Pure rhyme is the latest formal constraint I've taken on. The sense such a pursuit makes to me is that rhyme is at the heart of what moves me about musical theatre. 
So I'm going to stay true to it.
PS: Stephen Sondheim speaks also of trick rhyme: like his "personable/coercin' a bull" in "You Could Drive a Person Crazy" from Company. Use sparingly, he reminds us. And only if it fits the character.

Tuesday 10 October 2017

Today the Musical, Part Eight

Today I sat down with The Great Broadway Fake Book. (I pause to tell this story: years ago--50 of them--my friend Terry turned me on to jazz. (I should also credit my sister Fay and her Ray Charles collection, and even dad's big band LP by, a band whose name I can't remember--the Elgar brothers, or something. That band was usually pitched as mellow, but they could really swing when they let it go.) Terry was into the hardest contemporary jazz--Coltrane, Ornette, later Miles and, my fav, the Jones-Lewis big band which was a powerhouse for a few years into the 70s. He was clear by the time we all finished high school that he'd be a jazz musician, which he became. And he used to talk about fake books, or fakebooks, of well-known tunes represented by only title, composer and lyricist, lyrics, melody, time signature, tempo term, and chords. Often they seemed cobbled together from different photocopiers or sheet music scores. Plastic spiral binding.

> **DATA SEGMENT**:
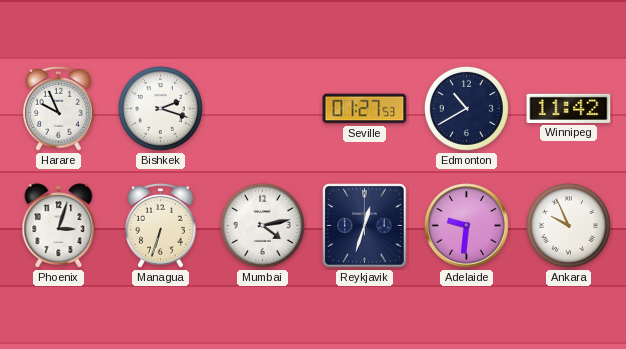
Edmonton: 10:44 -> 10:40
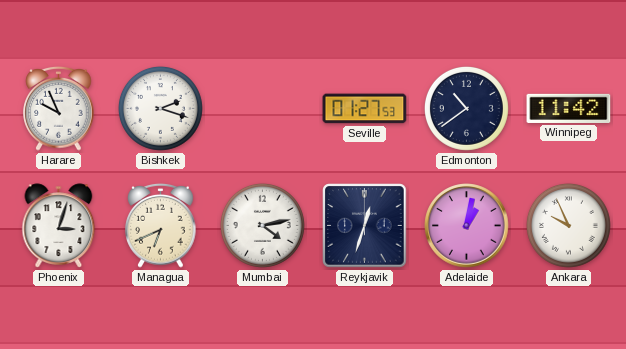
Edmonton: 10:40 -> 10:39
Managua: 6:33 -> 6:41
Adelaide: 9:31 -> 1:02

> **COMPLETE THE FOLLOWING**:
1) Print everything in the musical theatre post from "Pure rhyme is" down to "true to it.".
2) In the musical theatre post, which big band does the writer name as a favorite?
3) Go on with the musical theatre post from the point where it stops.
The data is separate material from the musical theatre post.

> **SOLVED TASKS**:
1)
Pure rhyme is the latest formal constraint I've taken on. The sense such a pursuit makes to me is that rhyme is at the heart of what moves me about musical theatre. 
So I'm going to stay true to it.

2) The Jones-Lewis big band.

3)
I don't know why they're called that. Maybe because if you have the melody and the changes, you can fake the rest.)
Anyway, this afternoon I sat down, at the piano, with the fakebook of Broadway tunes and worked through four or five pages, maybe half a dozen songs, in an hour. I can read music; I know how to play chords. I'm clumsy as hell as a piano player, though. I'll have to practice before I can perform songs, accompanied by myself at the piano. 
I tell you, it's like magic. Play a Richard Rodgers tune from Allegro, you'll hear it as simple, and perhaps (lyrics by Hammerstein) sentimental, but then you're at the end of the song feeling as if you've learned from it. 
That's what I'm after: why this is so. Why I'm so moved.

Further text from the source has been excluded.